Although more researchers see value in sharing their data, they tend to “undervalue shared data sets, methods, and analytical tools,” according to the Science article.
Some journal publishers are discussing rewarding data contributions — yet inherent benefits already exist. Sharing data and tools that other researchers use can lead to valuable citations, which in turn can help secure grants and job offers.
Insiders recommended not posting your data on your personal website. You might change institutions or shut down the site, causing you to lose valuable data. You can safely post relevant data in any of the hundreds of repositories where others can easily discover it.
Metadata — information about your data — is crucial for colleagues to be able to find and use your data in their research. Don’t wait until after you complete your experiments: Create it as you go and link your methods, data, code, and the paper. rOpenSci offers a tool that can create automated workflows to continually update metadata.
It’s also important to create a data-sharing agreement that outlines use regulations and required citations.
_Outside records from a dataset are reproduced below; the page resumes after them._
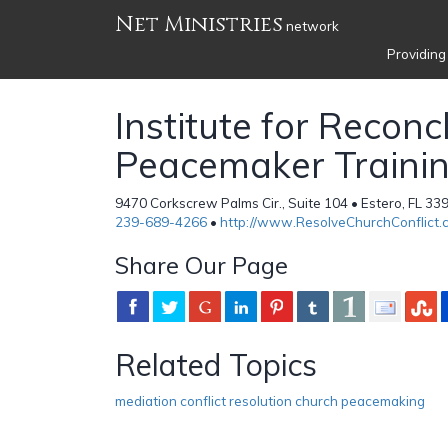
Net Ministries
network
Providing
Institute for Reconc
Peacemaker Traini
9470 Corkscrew Palms Cir., Suite 104 • Estero, FL 33
239-689-4266
•
http://www.ResolveChurchConflict.
Share Our Page
Related Topics
mediation conflict resolution church peacemaking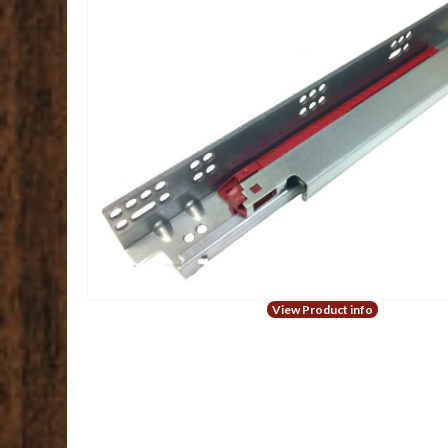
View Product info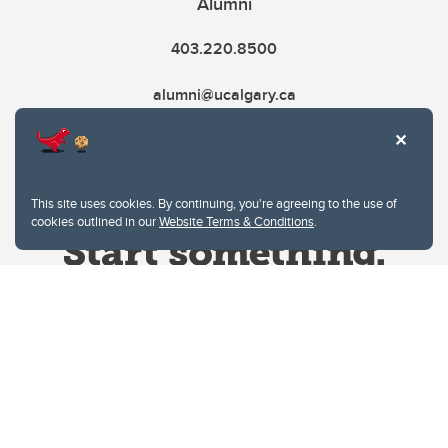
Alumni
403.220.8500
alumni@ucalgary.ca
This site uses cookies. By continuing, you're agreeing to the use of
cookies outlined in our
Website Terms & Conditions
.
Website Terms & Conditions
Privacy Policy
Website feedback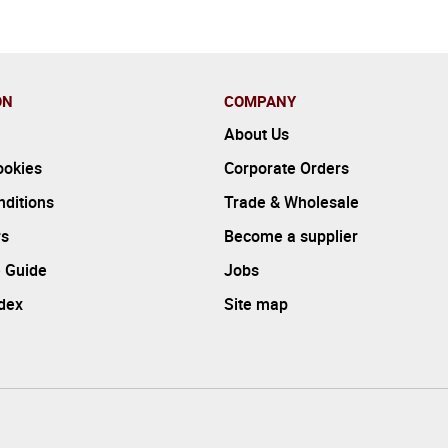
ON
COMPANY
About Us
ookies
Corporate Orders
ditions
Trade & Wholesale
rs
Become a supplier
 Guide
Jobs
ndex
Site map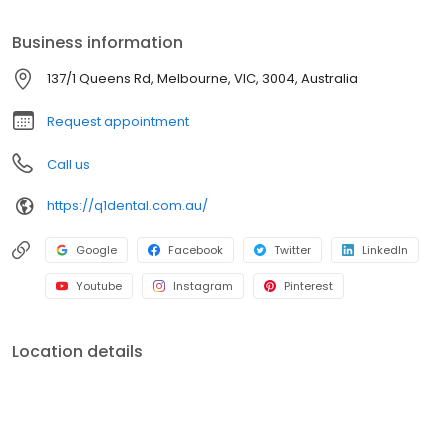
Business information
137/1 Queens Rd, Melbourne, VIC, 3004, Australia
Request appointment
Call us
https://q1dental.com.au/
Google
Facebook
Twitter
LinkedIn
Youtube
Instagram
Pinterest
Location details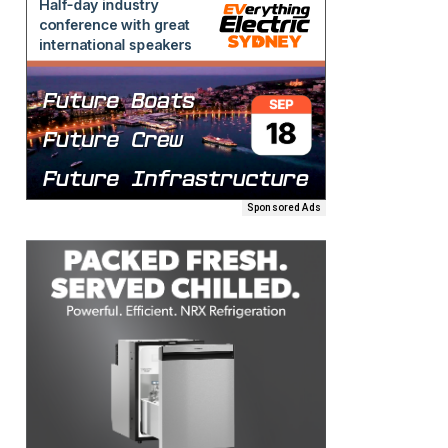
Sponsored Ads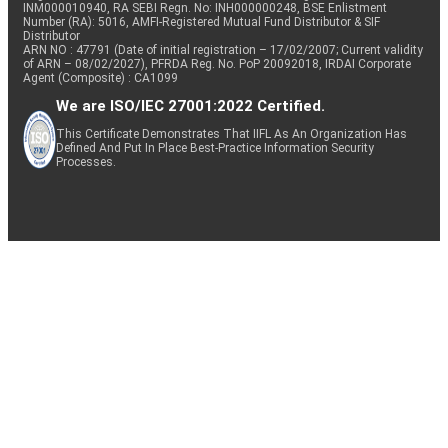
INM000010940, RA SEBI Regn. No: INH000000248, BSE Enlistment
Number (RA): 5016, AMFI-Registered Mutual Fund Distributor & SIF
Distributor
ARN NO : 47791 (Date of initial registration – 17/02/2007; Current validity
of ARN – 08/02/2027), PFRDA Reg. No. PoP 20092018, IRDAI Corporate
Agent (Composite) : CA1099
We are ISO/IEC 27001:2022 Certified.
This Certificate Demonstrates That IIFL As An Organization Has
Defined And Put In Place Best-Practice Information Security
Processes.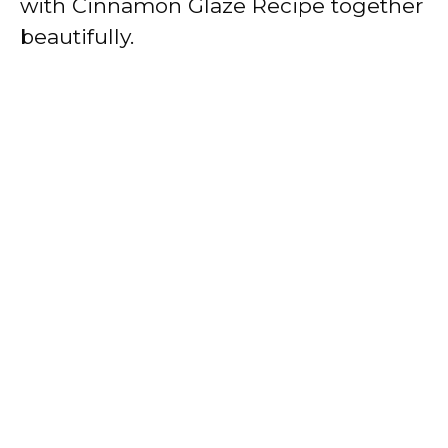
with Cinnamon Glaze Recipe together
beautifully.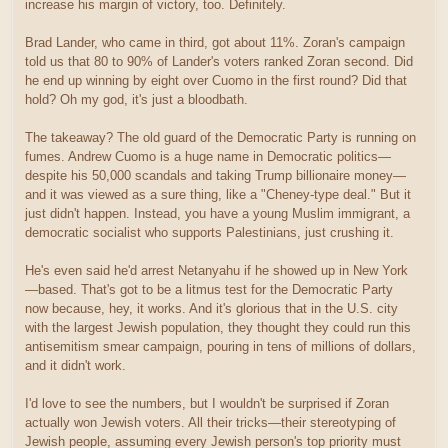
increase his margin of victory, too. Definitely.
Brad Lander, who came in third, got about 11%. Zoran's campaign
told us that 80 to 90% of Lander's voters ranked Zoran second. Did
he end up winning by eight over Cuomo in the first round? Did that
hold? Oh my god, it's just a bloodbath.
The takeaway? The old guard of the Democratic Party is running on
fumes. Andrew Cuomo is a huge name in Democratic politics—
despite his 50,000 scandals and taking Trump billionaire money—
and it was viewed as a sure thing, like a "Cheney-type deal." But it
just didn't happen. Instead, you have a young Muslim immigrant, a
democratic socialist who supports Palestinians, just crushing it.
He's even said he'd arrest Netanyahu if he showed up in New York
—based. That's got to be a litmus test for the Democratic Party
now because, hey, it works. And it's glorious that in the U.S. city
with the largest Jewish population, they thought they could run this
antisemitism smear campaign, pouring in tens of millions of dollars,
and it didn't work.
I'd love to see the numbers, but I wouldn't be surprised if Zoran
actually won Jewish voters. All their tricks—their stereotyping of
Jewish people, assuming every Jewish person's top priority must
Collaboration and data sharing can advance science faster and further than isolating data. Collaboration opportunities can give scientists access to additional funding opportunities across disciplines. How can you find collaboration opportunities? Start by networking with teams and those in other disciplines at conferences and events to find opportunities to communicate across disciplines. Some very successful endeavors have evolved from simple across-the-table conversations, so don’t be afraid to reach across the aisle when the opportunity presents itself.